■ **LE PROBLÈME**:
Poursuivez le texte sur la réglementation thermique des bâtiments existants après sa dernière phrase.

■ **TEXTE FOURNI**:

    Les mesures réglementaires sont différentes selon l’importance des travaux entrepris par le maître d’ouvrage :  

    → Pour les rénovations très lourdes de bâtiments de plus de 1000m2, achevés après 1948, la réglementation définit un objectif de performance globale pour le bâtiment rénové.
    → Ces bâtiments doivent aussi faire l’objet d’une étude de faisabilité des approvisionnements en énergie préalablement au dépôt de la demande de permis de construire. Ce premier volet de la RT est applicable pour les permis de construire déposés après le 31 mars 2008.  
    → Pour tous les autres cas de rénovation, la réglementation définit une performance minimale pour l’élément remplacé ou installé. Ce second volet de la RT est applicable pour les marchés ou les devis acceptés à partir du ler novembre 2007.   L’arrêté du 3 mai 2007 relatif aux caractéristiques thermiques et à la performance énergétique des bâtiments existants liste l’ensemble des travaux visés et donne les exigences associées.   Les bâtiments existants résidentiels et non résidentiels sont concernés par ces dispositions, à l’exception de ceux soumis aux mesures concernant les rénovations lourdes.  

    La réglementation thermique « globale » s’applique aux bâtiments résidentiels et tertiaires respectant simultanément les trois conditions suivantes :

    - Leur Surface Hors Œuvre Nette (SHON) est supérieure à 1000m2
    - La date d’achèvement du bâtiment est postérieure au ler janvier 1948.
    - Le coût des travaux de rénovation « thermique » décidés par le maître d’ouvrage est supérieur à 25%  de la valeur  hors foncier du bâtiment, fixé par un texte réglementaire mis à jour.  

    Compte tenu de l’importance des travaux entrepris, les principes retenus dans la réglementation sont proches de ceux de la RT 2005 applicable aux constructions neuves.  

    →L’évaluation de l’état initial du bâtiment. La consommation d’énergie initiale du bâtiment est estimée par calcul.

■ **DONNÉES FOURNIES**:
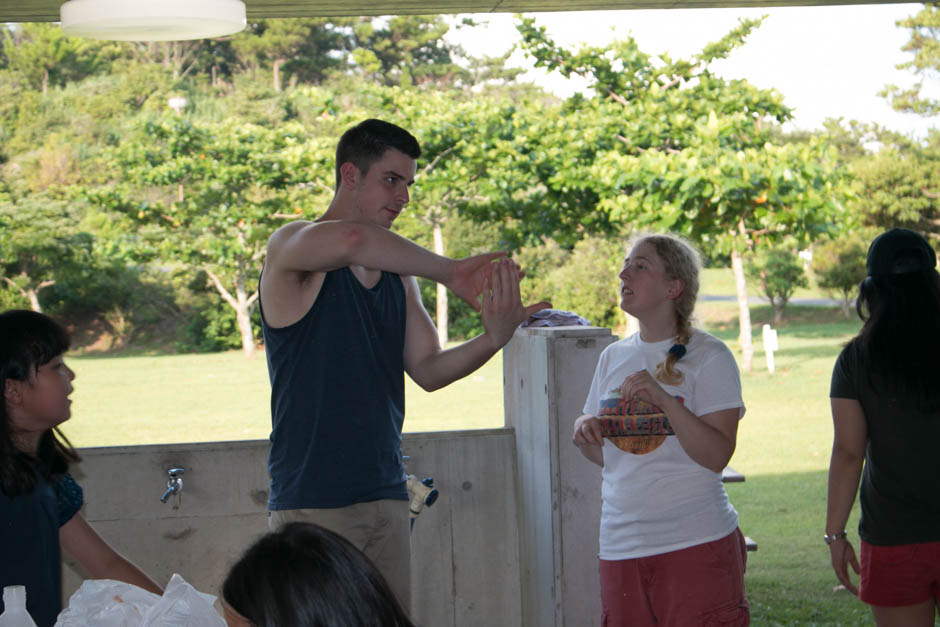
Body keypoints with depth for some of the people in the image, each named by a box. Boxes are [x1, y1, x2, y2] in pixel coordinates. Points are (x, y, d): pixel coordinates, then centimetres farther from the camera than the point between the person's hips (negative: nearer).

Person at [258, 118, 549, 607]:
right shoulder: (290, 249, -5)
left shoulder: (397, 275, 16)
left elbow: (429, 370, 7)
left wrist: (494, 338, -12)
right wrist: (451, 273, -21)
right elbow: (352, 238, -29)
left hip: (386, 497, 6)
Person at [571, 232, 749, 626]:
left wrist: (663, 399, -23)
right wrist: (584, 433, -3)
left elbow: (717, 456, -14)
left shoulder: (709, 357, -5)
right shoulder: (613, 357, 11)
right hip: (621, 548, 5)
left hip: (696, 547, -5)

■ **RÉSULTAT DE L'EXERCICE**:
    →L’économie d’énergie après les travaux, la consommation globale d’énergie du bâtiment pour les postes de chauffage, d’eau chaude sanitaire, de refroidissement, les auxiliaires, ainsi que l’éclairage doit être inférieure à la consommation de référence de ce bâtiment.  

    En complément de cette exigence : Pour les logements, la réglementation introduit une valeur maximale de consommation. La consommation d’énergie du bâtiment rénové pour le chauffage, le refroidissement et l’eau chaude sanitaire doit en effet être inférieure à une valeur limite qui dépend du type de chauffage et du climat.  

    Cette consommation maximale est située entre 80 et 195 kWh/m2 an selon les cas, à comparer à la moyenne actuelle du parc qui est de l’ordre de 240 kWh/m2.an.   Celle-ci sera renforcée à partir de 2010, elle s’échelonnera alors entre 80 et 165 kWh/m2 an en fonction des cas.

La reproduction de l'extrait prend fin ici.